### [PASSAGE SHOWN]
The Long View: The Post-American World

This particular book review by John J. Reilly probably makes the most sense in combination with his 2003 review of Fakaria’s The Future of Freedom.

I don’t think I can improve on this assessment I made in my preamble to the 2003 review posted here at With Both Hands in 2015:

We now have twelve years more history to evaluate under Zakaria's model and see what happened.
  • Russia still lacks any kind of independent civil society. The Russian Orthodox Church has tended to hew closely to the state. As predicted, a lack of independent sources of power leaves you with no option other than a good czar. Putin is still in charge.
  • Attempts to instill democracy in a variety of Arab countries have failed miserably, leading to wars and a refugee crisis. Most of these states were organized on religious lines, ethnic lines, or both. Democracy has enabled clear majorities to oppress minorities, or else civil war has ensued when no one had a clear balance of power. It now seems clear that the lack of democracy in these places was a feature, not a bug. On a side note, the popularity of groups like the Muslim Brotherhood is no doubt enhanced because they *are* civil society in countries like Egypt. The Brotherhood provides many services to the people.

### [DATA SHOWN]
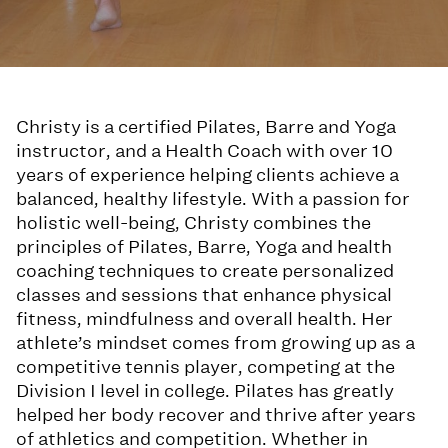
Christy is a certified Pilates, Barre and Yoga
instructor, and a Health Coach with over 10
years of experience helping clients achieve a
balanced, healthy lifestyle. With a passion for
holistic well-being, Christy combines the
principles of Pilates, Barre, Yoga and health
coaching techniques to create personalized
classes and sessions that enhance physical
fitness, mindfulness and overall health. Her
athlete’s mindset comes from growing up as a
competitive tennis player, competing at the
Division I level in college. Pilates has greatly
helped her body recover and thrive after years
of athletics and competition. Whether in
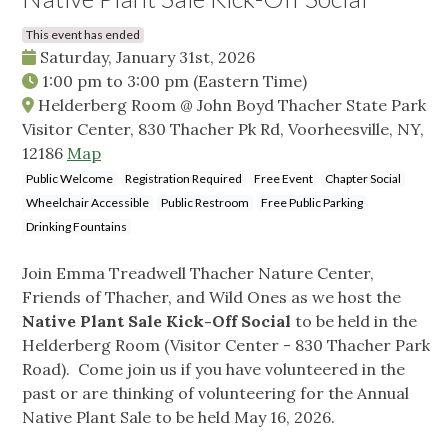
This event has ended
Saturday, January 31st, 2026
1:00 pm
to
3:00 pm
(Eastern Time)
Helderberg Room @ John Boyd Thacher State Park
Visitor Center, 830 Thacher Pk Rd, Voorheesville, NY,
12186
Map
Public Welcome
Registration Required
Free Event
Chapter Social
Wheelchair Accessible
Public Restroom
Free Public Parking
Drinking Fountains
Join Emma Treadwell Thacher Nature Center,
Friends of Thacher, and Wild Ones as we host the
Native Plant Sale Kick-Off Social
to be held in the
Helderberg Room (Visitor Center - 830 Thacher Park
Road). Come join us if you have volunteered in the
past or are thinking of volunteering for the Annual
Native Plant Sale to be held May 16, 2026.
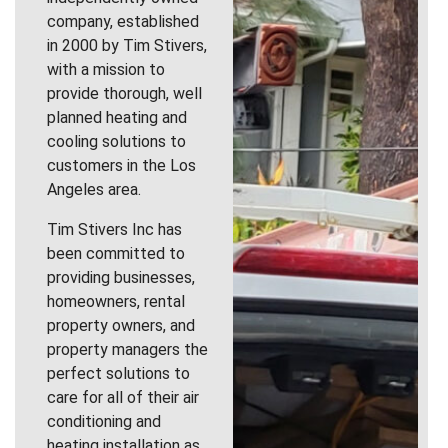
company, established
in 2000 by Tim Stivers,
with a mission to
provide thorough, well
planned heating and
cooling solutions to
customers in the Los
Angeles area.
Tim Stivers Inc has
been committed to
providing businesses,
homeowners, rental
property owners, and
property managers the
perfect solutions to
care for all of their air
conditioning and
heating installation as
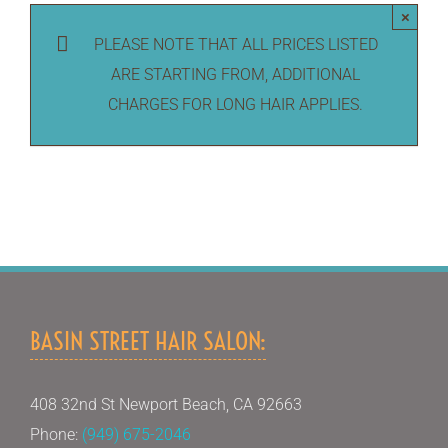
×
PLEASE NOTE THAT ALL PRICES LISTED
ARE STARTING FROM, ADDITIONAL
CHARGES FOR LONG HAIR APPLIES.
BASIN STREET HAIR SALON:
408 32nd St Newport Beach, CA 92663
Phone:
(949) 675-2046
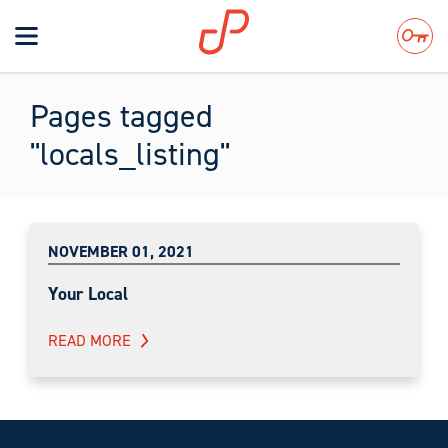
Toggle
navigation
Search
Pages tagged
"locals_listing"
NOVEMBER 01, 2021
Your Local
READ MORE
---
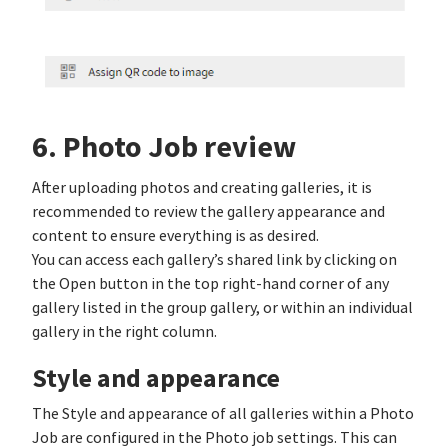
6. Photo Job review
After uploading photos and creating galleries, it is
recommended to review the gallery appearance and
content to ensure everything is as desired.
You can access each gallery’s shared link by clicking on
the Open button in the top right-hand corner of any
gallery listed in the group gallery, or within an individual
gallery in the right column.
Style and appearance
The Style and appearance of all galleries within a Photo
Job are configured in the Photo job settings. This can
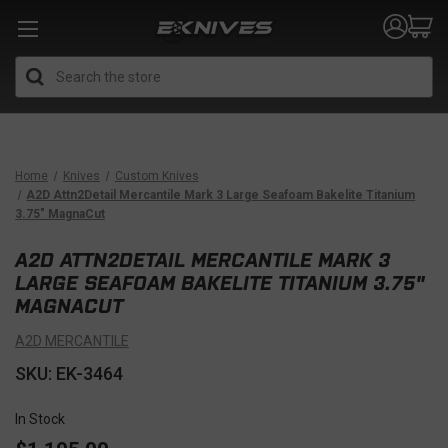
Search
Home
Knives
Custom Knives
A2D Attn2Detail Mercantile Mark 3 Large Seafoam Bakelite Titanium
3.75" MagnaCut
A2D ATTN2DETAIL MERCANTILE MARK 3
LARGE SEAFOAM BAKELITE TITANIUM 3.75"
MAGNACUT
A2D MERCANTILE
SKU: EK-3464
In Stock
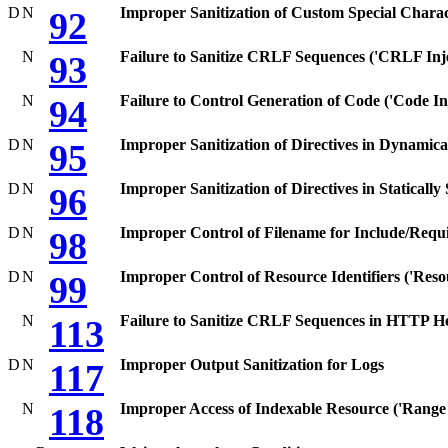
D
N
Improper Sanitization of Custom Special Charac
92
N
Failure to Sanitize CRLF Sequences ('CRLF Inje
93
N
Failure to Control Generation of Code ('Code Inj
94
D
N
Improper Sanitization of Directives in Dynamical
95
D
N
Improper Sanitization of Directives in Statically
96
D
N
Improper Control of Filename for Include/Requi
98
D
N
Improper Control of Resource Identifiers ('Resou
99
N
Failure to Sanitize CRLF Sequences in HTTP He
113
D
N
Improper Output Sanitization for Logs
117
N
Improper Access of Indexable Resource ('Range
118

### [THINGS TO DO]
[1] From the first listing, quote the lines starting with the line that contains "Christy is a" and going on through the line that contains "Native Plant Sale to be held May 16, 2026.". Leave the pictures out.
[2] Extend the piece on The Post-American World, picking up after its last sentence.

### [REPLIES]
[1]
Christy is a certified Pilates, Barre and Yoga
instructor, and a Health Coach with over 10
years of experience helping clients achieve a
balanced, healthy lifestyle. With a passion for
holistic well-being, Christy combines the
principles of Pilates, Barre, Yoga and health
coaching techniques to create personalized
classes and sessions that enhance physical
fitness, mindfulness and overall health. Her
athlete’s mindset comes from growing up as a
competitive tennis player, competing at the
Division I level in college. Pilates has greatly
helped her body recover and thrive after years
of athletics and competition. Whether in
This event has ended
Saturday, January 31st, 2026
1:00 pm
to
3:00 pm
(Eastern Time)
Helderberg Room @ John Boyd Thacher State Park
Visitor Center, 830 Thacher Pk Rd, Voorheesville, NY,
12186
Map
Public Welcome
Registration Required
Free Event
Chapter Social
Wheelchair Accessible
Public Restroom
Free Public Parking
Drinking Fountains
Join Emma Treadwell Thacher Nature Center,
Friends of Thacher, and Wild Ones as we host the
Native Plant Sale Kick-Off Social
to be held in the
Helderberg Room (Visitor Center - 830 Thacher Park
Road). Come join us if you have volunteered in the
past or are thinking of volunteering for the Annual
Native Plant Sale to be held May 16, 2026.

[2]
  • America and Europe are roiled by populist movements. These gain followers precisely because of the perception that the elites that rule Western Civilization seem uninterested in anything other than their own aggrandizement.
Zakaria wanted to highlight these democratic deficiencies in order to save liberal democracy from itself. So far, it looks like this has not been effective. In fact, my suspicion is that his proffered remedies, for example more elite unaccountable agencies run by experts like the Federal Reserve, will hasten rather than retard progress towards a universal state. As such, I'm surprised by the cool tone of John's review, but maybe he was focusing on what Zakaria wanted, rather than what he is getting.

I do have some spiffy graphs to spice up the argument Zakaria makes about the rough income level needed to support a liberal democracy.

First, a link to a source of median income by country.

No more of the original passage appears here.